News

Kasus ACT Jangan Terulang, DPR Lontarkan Urgensi UU Penggalangan Dana Publik

Anggota Komisi III DPR RI Arsul Sani mengemukakan tentang urgensi kehadiran Undang-Undang (UU) tentang Penggalangan Dana Publik. Regulasi ini demi mencegah terulangnya kasus dugaan penyelewengan donasi seperti yang saat ini melibatkan lembaga Aksi Cepat Tanggap (ACT).

“Selama ini pengaturan terkait hal tersebut baru pengaturan administratif setingkat menteri, kalau tidak salah diatur oleh menteri sosial,” kata Arsul Sani di Jakarta, Rabu (6/7/2022).

Mungkin anda suka

Dia menjelaskan, setiap ada kejadian yang merugikan kepentingan publik dan sudah masuk ke dalam ranah pelanggaran hukum, maka harus ada proses secara hukum. Pihak berwenang yang selanjutnya menentukan apakah proses hukumnya terkait administrasi atau administrasi dan pidana.

Berkaca kasus ACT, Pusat Pelaporan Analisis Transaksi Keuangan (PPATK) turut melakukan analisa. Arsul meyakini PPATK kemudian menghasilkan laporan hasil analisa transaksi keuangan.

Apabila dalam laporan hasil analisa tersebut terdapat dugaan tindak pidana apapun, PPATK harus menyerahkannya kepada penegak hukum.

Arsul mengharapkan masyarakat tetap mendukung kegiatan amal karena bermanfaat bagi kalangan tidak mampu. Aspek terpenting, kegiatan amal itu tidak untuk memperkaya individu.

Pencabutan Izin

Pemerintah sendiri melalui Kementerian Sosial (Kemensos) sudah mencabut izin Penyelenggaraan Pengumpulan Uang dan Barang (PUB). ACT memperoleh izin ini tahun 2022.

Pencabutan itu tertuang dalam Keputusan Menteri Sosial Republik Indonesia Nomor 133/HUK/2022 tanggal 5 Juli 2022 tentang Pencabutan Izin Penyelenggaraan Pengumpulan Sumbangan Kepada Yayasan Aksi Cepat Tanggap di Jakarta Selatan. Menteri Sosial Ad Interim Muhadjir Effendi menandatangani keputusan ini pada Selasa (5/7/2022).

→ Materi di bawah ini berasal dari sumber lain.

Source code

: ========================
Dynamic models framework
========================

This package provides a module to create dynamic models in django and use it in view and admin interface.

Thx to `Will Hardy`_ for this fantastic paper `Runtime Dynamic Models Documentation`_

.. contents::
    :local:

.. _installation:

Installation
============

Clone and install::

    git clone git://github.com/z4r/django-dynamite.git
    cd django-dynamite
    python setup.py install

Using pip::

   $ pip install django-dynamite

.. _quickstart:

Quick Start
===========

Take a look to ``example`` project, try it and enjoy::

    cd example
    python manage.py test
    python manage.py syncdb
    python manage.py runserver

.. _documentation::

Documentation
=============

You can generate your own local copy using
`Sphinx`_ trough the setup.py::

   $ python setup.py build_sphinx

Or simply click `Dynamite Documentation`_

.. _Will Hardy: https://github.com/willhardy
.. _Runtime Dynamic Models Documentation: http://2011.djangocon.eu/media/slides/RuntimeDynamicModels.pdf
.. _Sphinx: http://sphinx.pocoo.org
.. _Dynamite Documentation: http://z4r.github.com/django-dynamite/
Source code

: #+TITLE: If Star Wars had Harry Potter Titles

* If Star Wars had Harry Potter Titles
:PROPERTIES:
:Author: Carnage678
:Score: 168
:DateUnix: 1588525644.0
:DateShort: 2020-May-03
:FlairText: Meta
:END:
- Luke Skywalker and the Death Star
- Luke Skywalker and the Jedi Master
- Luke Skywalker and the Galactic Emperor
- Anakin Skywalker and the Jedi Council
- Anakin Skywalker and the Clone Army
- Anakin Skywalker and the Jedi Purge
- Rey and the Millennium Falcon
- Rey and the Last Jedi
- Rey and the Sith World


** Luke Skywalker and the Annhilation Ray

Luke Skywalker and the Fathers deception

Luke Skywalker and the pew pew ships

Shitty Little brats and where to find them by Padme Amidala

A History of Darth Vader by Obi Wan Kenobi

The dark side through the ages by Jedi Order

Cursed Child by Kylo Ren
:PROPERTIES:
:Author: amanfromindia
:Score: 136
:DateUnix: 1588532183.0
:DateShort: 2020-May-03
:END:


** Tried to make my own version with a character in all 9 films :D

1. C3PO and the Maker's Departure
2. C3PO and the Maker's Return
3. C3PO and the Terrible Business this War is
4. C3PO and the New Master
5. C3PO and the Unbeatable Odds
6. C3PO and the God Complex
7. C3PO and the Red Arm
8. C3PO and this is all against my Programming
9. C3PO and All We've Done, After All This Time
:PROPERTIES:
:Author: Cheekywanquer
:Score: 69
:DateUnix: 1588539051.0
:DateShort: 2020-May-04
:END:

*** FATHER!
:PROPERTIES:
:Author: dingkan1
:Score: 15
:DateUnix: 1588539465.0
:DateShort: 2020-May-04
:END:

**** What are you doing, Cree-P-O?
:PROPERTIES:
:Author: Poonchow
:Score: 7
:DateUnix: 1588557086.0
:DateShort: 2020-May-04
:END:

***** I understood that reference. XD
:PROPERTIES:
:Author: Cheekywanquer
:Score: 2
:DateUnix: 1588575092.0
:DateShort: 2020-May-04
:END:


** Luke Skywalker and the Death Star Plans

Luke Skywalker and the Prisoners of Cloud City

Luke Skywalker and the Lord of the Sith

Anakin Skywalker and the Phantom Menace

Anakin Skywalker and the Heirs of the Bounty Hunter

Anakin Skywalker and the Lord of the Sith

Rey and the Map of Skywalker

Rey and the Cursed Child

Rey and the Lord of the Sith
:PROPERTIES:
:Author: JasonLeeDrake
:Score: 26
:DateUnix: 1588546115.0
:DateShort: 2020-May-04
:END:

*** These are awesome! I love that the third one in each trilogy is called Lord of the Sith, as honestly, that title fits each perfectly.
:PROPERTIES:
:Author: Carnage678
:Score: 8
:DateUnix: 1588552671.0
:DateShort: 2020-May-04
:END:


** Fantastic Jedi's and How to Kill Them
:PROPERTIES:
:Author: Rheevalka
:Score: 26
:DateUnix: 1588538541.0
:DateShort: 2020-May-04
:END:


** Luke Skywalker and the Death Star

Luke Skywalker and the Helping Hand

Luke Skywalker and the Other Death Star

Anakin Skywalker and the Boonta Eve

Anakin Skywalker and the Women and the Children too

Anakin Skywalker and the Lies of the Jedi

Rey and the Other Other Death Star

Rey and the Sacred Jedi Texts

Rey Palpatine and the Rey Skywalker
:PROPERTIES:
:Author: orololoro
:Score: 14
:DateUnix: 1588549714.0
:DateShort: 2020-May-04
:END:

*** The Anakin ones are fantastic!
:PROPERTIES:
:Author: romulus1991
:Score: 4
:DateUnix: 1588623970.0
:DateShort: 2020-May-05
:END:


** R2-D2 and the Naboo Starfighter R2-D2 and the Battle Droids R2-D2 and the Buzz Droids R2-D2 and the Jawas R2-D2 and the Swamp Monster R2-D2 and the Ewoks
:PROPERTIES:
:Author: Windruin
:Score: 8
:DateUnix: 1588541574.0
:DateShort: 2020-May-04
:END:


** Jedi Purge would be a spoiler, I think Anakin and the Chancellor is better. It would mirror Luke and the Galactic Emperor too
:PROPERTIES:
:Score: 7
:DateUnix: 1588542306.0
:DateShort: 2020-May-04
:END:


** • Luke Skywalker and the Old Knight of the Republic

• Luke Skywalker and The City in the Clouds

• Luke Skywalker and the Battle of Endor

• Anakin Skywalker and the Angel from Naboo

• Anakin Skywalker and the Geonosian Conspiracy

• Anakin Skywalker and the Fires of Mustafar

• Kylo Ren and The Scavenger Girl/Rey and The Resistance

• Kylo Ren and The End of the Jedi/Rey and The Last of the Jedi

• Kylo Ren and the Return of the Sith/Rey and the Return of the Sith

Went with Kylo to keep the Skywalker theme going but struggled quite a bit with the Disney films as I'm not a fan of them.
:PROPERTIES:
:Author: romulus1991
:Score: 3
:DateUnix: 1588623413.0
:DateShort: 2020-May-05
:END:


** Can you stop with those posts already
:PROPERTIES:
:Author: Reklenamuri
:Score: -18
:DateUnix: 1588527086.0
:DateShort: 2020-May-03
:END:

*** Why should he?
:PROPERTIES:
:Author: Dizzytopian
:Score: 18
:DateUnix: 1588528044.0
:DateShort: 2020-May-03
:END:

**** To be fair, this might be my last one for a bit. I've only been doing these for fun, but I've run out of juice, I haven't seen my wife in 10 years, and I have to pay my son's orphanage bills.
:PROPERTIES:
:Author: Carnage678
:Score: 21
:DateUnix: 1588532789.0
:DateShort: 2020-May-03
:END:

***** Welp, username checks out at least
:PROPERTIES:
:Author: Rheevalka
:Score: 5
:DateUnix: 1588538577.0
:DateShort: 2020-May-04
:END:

“Jadi alasan kita mencabut dengan pertimbangan karena ada indikasi pelanggaran terhadap Peraturan Menteri Sosial. Sampai nanti menunggu hasil pemeriksaan dari Inspektorat Jenderal baru akan ada ketentuan sanksi lebih lanjut,” kata Muhadjir dalam keterangannya.

Berdasarkan ketentuan Pasal 6 ayat (1) Peraturan Pemerintah Nomor 29 Tahun 1980 tentang Pelaksanaan Pengumpulan Sumbangan berbunyi “Pembiayaan usaha pengumpulan sumbangan sebanyak-banyaknya 10 persen dari hasil pengumpulan sumbangan yang bersangkutan”.

Sedangkan hasil klarifikasi, Presiden ACT lbnu Khajar mengatakan, bahwa menggunakan rata-rata 13,7 persen dari dana hasil pengumpulan uang atau barang dari masyarakat sebagai dana operasional yayasan.

Angka 13,7 persen tersebut tidak sesuai ketentuan batasan maksimal 10 persen.